Lovecraft Unbound, edited by Ellen Datlow
I love Lovecraftian stories. Most of the stories in this anthology aren’t quite what that usually means, though; there are vast tentacle-filled monsters in less than half of them, I’d say. Most of them are simply stories in that genre of horror that Lovecraft and Blackwood and Machen wrote in, that unfortunately doesn’t have a name other than “Lovecraftian.” I particularly liked Brian Evanson’s “The Din of Celestial Birds,” “Marya Nox” by Gemma Files, and the final story, “That of Which We Speak When We Speak of the Unspeakable” by Nick Mamatas. (And the Elizabeth Bear & Sarah Monette story, “Mongoose,” but you knew that already.)
Ann Rule, A Rage to Kill
I think I like her shorts-collections better than the longer pieces, if only because the book-length stories (I keep wanting to call them novels, what do you call true crime books?) tend to suck me in and make me a little bit paranoid. Which is not a huge amount of fun. The shorts don’t have the same depth of character, though, which is really what Ann Rule does best, and is the reason she’s the only true crime writer I’ll read. Also, I had to skip a whole section of this book, because it was “a prostitute kills her john,” except that apparently the reason it was an exceptional enough case to include in a true crime anthology was that the prostitute was transsexual. And I just couldn’t cope with the fail.
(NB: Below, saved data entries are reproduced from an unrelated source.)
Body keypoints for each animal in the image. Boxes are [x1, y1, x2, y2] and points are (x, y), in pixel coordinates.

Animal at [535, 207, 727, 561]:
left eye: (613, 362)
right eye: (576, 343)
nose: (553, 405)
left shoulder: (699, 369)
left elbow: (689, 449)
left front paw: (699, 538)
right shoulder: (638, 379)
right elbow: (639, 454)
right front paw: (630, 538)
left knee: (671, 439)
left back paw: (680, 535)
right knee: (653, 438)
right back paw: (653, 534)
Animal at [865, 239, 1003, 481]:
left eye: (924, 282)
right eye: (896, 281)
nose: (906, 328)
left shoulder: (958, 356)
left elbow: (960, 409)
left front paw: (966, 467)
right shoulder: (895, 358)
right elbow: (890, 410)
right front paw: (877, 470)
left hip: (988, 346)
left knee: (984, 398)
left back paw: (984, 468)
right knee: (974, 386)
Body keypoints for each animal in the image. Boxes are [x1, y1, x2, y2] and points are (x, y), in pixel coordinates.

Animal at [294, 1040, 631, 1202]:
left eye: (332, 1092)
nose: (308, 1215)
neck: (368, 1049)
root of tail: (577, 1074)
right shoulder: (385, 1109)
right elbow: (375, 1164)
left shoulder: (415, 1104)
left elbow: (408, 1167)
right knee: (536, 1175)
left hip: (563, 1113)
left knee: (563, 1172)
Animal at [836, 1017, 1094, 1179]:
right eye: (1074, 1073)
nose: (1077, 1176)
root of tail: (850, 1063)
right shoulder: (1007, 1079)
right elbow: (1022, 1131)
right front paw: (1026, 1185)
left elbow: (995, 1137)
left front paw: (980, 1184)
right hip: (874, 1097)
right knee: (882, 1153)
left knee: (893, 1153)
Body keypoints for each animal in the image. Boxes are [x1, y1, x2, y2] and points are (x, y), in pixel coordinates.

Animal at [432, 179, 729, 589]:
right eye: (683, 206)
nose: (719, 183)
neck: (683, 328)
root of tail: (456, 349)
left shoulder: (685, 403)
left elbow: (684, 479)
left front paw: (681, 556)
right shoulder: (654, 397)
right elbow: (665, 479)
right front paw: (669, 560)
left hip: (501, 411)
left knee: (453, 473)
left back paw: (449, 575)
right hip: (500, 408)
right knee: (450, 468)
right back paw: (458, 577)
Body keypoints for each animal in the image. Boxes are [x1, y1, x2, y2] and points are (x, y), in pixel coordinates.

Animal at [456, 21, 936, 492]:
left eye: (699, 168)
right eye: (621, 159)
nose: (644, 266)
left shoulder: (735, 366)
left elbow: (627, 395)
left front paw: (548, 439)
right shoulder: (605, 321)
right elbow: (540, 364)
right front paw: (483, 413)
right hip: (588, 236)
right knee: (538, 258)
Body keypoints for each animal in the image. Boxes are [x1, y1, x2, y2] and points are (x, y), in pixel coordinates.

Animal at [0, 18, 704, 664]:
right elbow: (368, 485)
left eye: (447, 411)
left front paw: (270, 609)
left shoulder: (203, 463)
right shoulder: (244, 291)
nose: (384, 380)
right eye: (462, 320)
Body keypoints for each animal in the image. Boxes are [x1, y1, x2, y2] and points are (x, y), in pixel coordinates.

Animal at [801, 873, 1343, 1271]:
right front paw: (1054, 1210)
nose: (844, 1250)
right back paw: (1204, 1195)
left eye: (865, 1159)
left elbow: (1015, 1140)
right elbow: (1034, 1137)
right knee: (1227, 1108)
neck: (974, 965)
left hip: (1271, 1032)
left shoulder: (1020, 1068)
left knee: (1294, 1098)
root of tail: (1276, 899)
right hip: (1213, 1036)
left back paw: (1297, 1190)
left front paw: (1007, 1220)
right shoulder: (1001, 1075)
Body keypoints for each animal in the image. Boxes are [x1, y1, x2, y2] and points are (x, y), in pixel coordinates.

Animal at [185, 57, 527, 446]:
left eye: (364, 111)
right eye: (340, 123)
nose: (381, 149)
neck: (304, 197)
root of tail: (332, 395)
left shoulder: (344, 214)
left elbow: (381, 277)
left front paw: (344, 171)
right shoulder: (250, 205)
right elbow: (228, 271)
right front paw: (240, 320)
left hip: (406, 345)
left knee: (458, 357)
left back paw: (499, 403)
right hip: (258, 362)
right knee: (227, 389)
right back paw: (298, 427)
Life is too short, y’know?
David Allen, Getting Things Done
This is an absolute favorite of the personal productivity genre, and while such books are often tremendously cheesy (see: Allen’s smarmy photo on the cover) and clearly targeted toward exactly one segment of the population (see: advice to get your assistant to do all your filing, if possible), I did think this was both interesting and useful, particularly as I’ve been reading about GTD online for years and most of the rewrites I’ve seen of it seem to miss the point. There are two aspects to the system, and the first one is the one that most websites get. That’s the physical organization system, which consists of an inbox, a “things in process” box, and a filing system that lets you save pieces of paper for a particular day without letting them pile up on your desk. Handy.
The other part, though, the intellectual part, seems to me to be more interesting and more useful: everything that you are working on needs to have a “next action” attached to it. “Do it later” is not a next action — you don’t “do” a project, he says several times throughout the book, you do a lot of small, concrete physical tasks that eventually pile up to make the project finished. So if my project is “clean my living room” (which it is), that’s not just one thing, the first thing I have to do is…hmm…the thing taking up most space is that fan that may or may not work any more. So the first thing to do is see if the fan works. And if it does, I have to put it away, and if it doesn’t, I have to put it out for the trash. And then… This, Allen says, is how projects get done, and how they fail to get done is by having “clean the living room” on your to-do list without thinking about how you’re actually going to do that. Multiply that times the millions of other projects you have going (get a job, spruce up my professional blog, work on my craft business, start working on Christmas presents) and you can see how easy it is to not get anything accomplished.